C'est le cas de Maxime Maziers de chez "Bruneau". Celui-ci avait déjà décidé de mettre en place un service traiteur avant l'apparition du coronavirus en Belgique. C'est son épouse, d'origine chinoise, qui lui a soufflé l'idée de plats à emporter en plus de l'activité du restaurant gastronomique, une idée qui s'est imposée au vu de la situation dans son pays natal. Ce service-là a permis de dégager un "bilan pas mauvais tant aux niveaux financier que pratique", même si la trésorerie reste "serrée", admet-il. Le personnel a ainsi été diminué de moitié et fonctionne selon un mode de roulement. "Les employés de la salle nous aident en cuisine ou à la livraison. Ça crée une bonne dynamique, une synergie. Ça renforce l'équipe et c'est bénéfique pour l'avenir aussi", positive-t-il.

Pour le secteur dans son ensemble, le bilan financier actuel est loin d'être au beau fixe et il y a peu de chances qu'il retrouve des couleurs immédiatement à la réouverture. "Il faudra travailler dur pendant au moins deux ans pour retrouver une stabilité financière", estime Bogdan Streinu, du "Rossini", qui jouxte la place De Brouckère. Si le propriétaire des lieux a consenti une ristourne de 50% sur le loyer, c'était à condition que le chef n'entame pas de service traiteur. Après avoir réalisé de gros investissements (cave à vins, nouveau four, engagement d'un sommelier...), Bogdan a tout de même tenté l'aventure du take-away/livraison "mais ça n'a duré que deux semaines: il y avait beaucoup de frais de déplacement, de marchandises, de personnel, en plus du loyer qui a repris à 100%. Ce n'était pas tenable sur le long terme." En outre, les clients ne se déplacent pas au centre-ville pour aller chercher leur commande et il y a peu de résidents, remarque-t-il.

La localisation du restaurant sera d'ailleurs déterminante pour la reprise, selon Michael Palmeri. "Pour certains de mes clients, à savoir les établissements de l'hyper-centre ou ceux proches des zonings, la réouverture ne va clairement pas être évidente si le télétravail perdure et, avec lui, la non-reprise des lunchs d'affaires. Le redémarrage dépendra donc fortement de la zone géographique et de la clientèle", souligne M. Palmeri.

Quant aux perspectives de réouverture proprement dite, les avis sont partagés. Certains, comme le chef du "Rossini", sont plutôt favorables à une date crédible et sûre sans possibilité de refermeture ultérieure. "Il nous faut une certaine stabilité, rouvrir pour de bon." A contrario, Maxime Maziers se prononce, lui, pour "une réouverture, dès que possible, même précoce. Quinze jours d'activités, c'est 15 jours de gagnés".

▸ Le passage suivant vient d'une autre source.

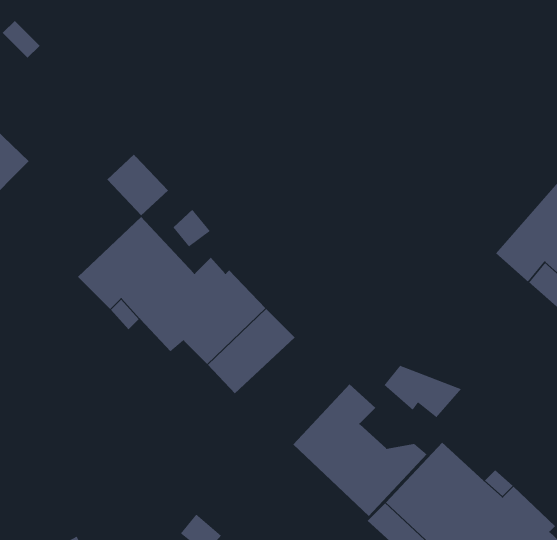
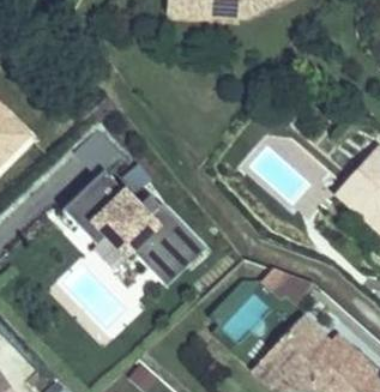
building: [292,383,428,517] -> none

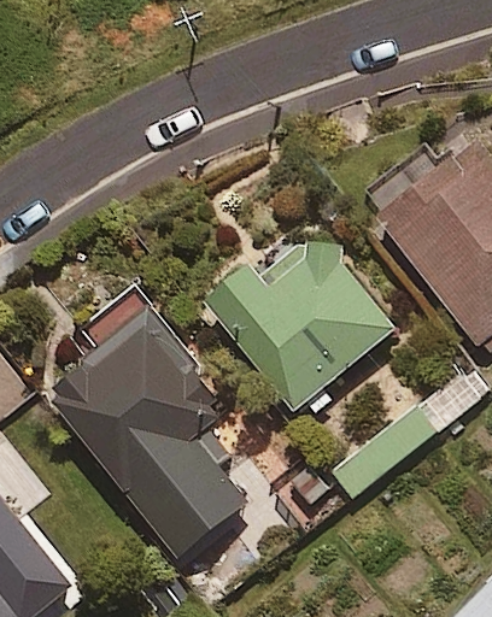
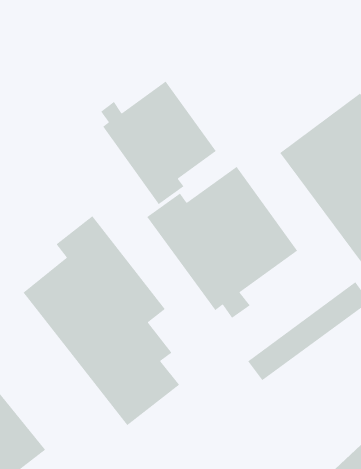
building: none -> [100,81,217,205]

Nicolas Decloedt, de "Humus et Hortense", retire pour sa part quelques enseignements positifs de cette période. Comme la mise en place d'un double service en raison de la perte de tables entre les deux confinements, du fait des règles à respecter. "Ce double service va perdurer. On a également adapté notre structure de service, ce qui nous a fait gagner du temps: elle est plus fluide, plus logique. Mais notre unique envie est de reprendre notre passion, et vite", conclut le chef qui vient de remporter une étoile verte au guide Michelin.

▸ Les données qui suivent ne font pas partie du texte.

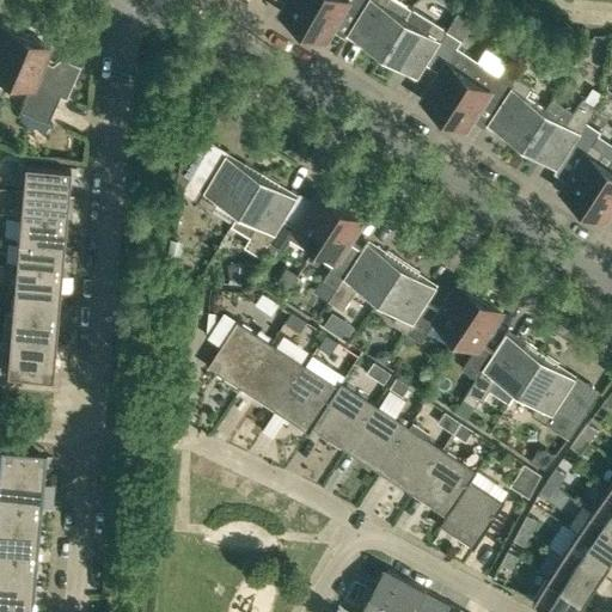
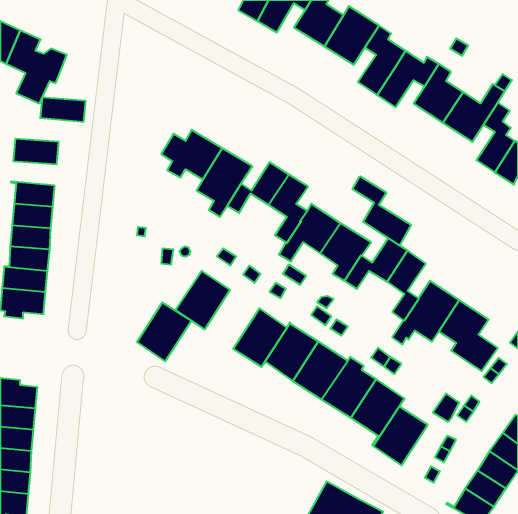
building: [13,195,67,224] -> [40,98,86,122]
building: none -> [353,176,411,245]
building: [241,347,306,416] -> [137,303,192,361]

"Je me bats corps et âme pour assurer mon avenir, mais il ne faut pas que ce lendemain soit trop lointain. Je veux retrouver mon équipe au complet et remettre mon pot-au-feu à feu vif, bouillonnant, et me plonger dedans", se figure en guise de conclusion le chef de "Bozar"*.

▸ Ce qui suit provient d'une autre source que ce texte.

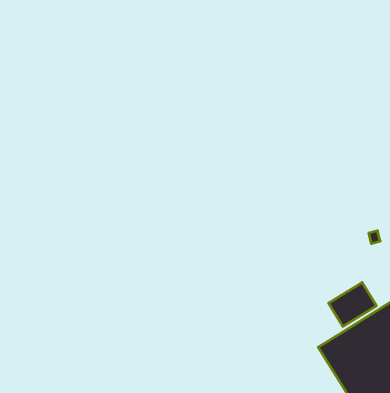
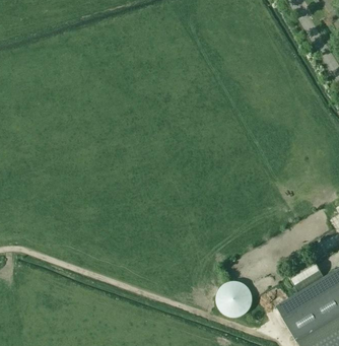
building: none -> [219,281,253,315]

Entre-temps, le comité de concertation a décidé le 5 mars dernier que l'horeca pourrait rouvrir le 1er mai prochain - c'est à dire après les vacances de printemps -, à l'intérieur et à l'extérieur des établissements, et ce moyennant une évaluation de la situation sanitaire. La réouverture des cafés et restaurants sera soumise au respect d'un protocole sanitaire strict, dont les modalités doivent encore être précisées.